If you have made it out of your adolescence I have no doubt in my mind that you understand what it is to deal with a playground bully. That's the person who makes your life miserable simply because he can, and he enjoys the false sense of power that it gives him.
Playground bullies are those kids in the movies that prowl around looking for someone vulnerable to attack. It's obvious in the movies that this kind of person gets a boost of pleasure that feeds their own insecurity. Not only is an innocent person victimized, but the feeble "high" from hurting another is so short lived a bully is immediately back at it again; hunting for their their next ugly opportunity.
NEWS FLASH! It's not just kids. Sadly many adults don't outgrow this with the maturing of the rest of their body. Saddest is they are in desperate need of love, but like an injured animal, it's scary and sometimes dangerous to comfort or try to help them.
The movies aren't too far off in their bully depiction and if you've ever been "dogged" by a bully then you know how tiresome and discouraging it can be.
Take heart ~ we also see in the same movie that the "little guy," the one being bullied; he learns valuable lessons & gains insight he normally would not have.
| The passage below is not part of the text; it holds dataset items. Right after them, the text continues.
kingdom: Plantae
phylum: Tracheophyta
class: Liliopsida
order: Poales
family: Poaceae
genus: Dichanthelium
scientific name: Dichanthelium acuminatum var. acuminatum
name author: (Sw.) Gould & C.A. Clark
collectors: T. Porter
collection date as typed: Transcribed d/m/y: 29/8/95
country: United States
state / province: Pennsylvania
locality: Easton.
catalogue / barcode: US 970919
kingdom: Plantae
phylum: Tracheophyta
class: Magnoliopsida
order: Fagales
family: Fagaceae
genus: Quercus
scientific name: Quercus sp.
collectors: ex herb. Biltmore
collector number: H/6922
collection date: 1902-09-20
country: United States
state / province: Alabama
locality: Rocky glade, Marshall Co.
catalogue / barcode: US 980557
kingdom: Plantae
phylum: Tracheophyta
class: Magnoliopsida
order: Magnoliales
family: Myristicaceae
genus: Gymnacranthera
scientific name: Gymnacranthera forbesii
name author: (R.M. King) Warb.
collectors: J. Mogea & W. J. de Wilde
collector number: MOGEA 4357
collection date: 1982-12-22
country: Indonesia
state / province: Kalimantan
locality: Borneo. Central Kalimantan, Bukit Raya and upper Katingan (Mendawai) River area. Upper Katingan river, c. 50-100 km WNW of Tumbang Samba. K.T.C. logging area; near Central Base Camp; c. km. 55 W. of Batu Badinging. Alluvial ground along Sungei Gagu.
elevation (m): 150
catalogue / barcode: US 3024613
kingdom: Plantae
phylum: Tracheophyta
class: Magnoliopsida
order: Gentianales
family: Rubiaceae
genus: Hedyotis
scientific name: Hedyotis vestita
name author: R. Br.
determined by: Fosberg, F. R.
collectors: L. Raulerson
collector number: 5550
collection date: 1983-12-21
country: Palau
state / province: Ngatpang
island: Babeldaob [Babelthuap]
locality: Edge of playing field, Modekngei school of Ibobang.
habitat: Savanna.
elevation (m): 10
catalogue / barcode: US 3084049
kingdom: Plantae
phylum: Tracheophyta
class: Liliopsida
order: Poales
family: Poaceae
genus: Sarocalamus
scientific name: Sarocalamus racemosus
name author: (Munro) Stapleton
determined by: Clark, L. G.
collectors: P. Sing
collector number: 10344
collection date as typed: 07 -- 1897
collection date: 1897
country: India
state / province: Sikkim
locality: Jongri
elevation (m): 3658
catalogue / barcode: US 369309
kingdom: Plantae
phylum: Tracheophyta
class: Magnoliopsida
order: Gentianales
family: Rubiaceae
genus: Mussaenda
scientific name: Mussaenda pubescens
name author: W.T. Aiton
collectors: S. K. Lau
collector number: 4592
This enlightenment helps him to move on - forgive and usually he learns how to stand with his own convictions even in the face of the storm. Like Christ said "Therefore everyone who hears these words of Mine and acts on them is like a wise man who built his house on the rock. The rain fell, the torrents raged, and the winds blew and beat against that house; yet it did not fall, because its foundation was on the rock." Matthew 7:24
You see, sometimes as believers we can falter, feel uncertain. We can wonder why God would allow these hardships in our life. But just look back at that verse.... the torrents raged... and still the house stood because it's foundation was unshakable! Friends, the ONLY unshakable foundation is Jesus Christ Himself!
The raging torrents are inevitable. What do you think was the easier way to build? On sand where the house could be leveled with a rake & the beams stabilized without even digging? Or the house that had to wait while heavy foundational stones were sought, transported and hoisted into place? Where the walls were laboriously anchored by drilling into stone?
Hardship strengthens us, prepares us for other trials yet to come. Through faith we learn to persevere & overcome until in many ways we are the house built on the rock, offering shelter to others in their storm. Through trials & faith we become more sincerely compassionate, more deeply anchored to The Rock.
There is so much to say on this ~ so much beautiful hope and joy! My heart only breaks for the bully whom the bible may describe as the one with the "hardened heart" who leans on his own pride & understanding. I can see why God asks us to fend them off with kindness. Not that we're asked to allow evil actions to go unaddressed or unrebuked, but that this prodigal son of HIS may realistically never return home. As a race, we break God's heart daily...
All of this does not make the bullying or other struggles stop, but it does make them easier to bare when we understand that God Almighty is at work with thoughts & ways that are far beyond our own. King Solomon was purported to say (and also my Momma), "This too shall pass," but I think Paul says it even better, "For our light and momentary affliction is producing for us an eternal weight of glory that is far beyond comparison." 2 Corinthians 4:17
"....Weeping may stay for the night, but JOY comes in the morning." Psalm 30:5
The night will end... & beyond it - Joy! ~ Wendy
May I also add an important NOTE here! If you are being bullied it likely does not feel "light" or "momentary." Child or adult - I urgently advise you to seek help. We are not meant to endure our troubles alone and the more isolated you feel the more urgently important it is to destroy that weapon being used against you! Literally the weapon is isolation, the single most effective tool to harm & destroy any person!
If you are being physically harmed and have no trustworthy adult/friend to turn to then call the police. Just do it!! Call them, and let the rest of the story unfold ~ Christ asks no one to endure abuse in lonely isolation.
Seek the help of others and keep seeking until you find a community. My advise is people in a bible believing church, but please remember that all people are just people and if you don't find the support you need KEEP LOOKING! Do all of this while searching the Word of God (and even when things get better... Keep Doing It!) DO NOT LOSE HOPE! Someday you will likely be the experienced help (house on the Rock) someone else is looking for.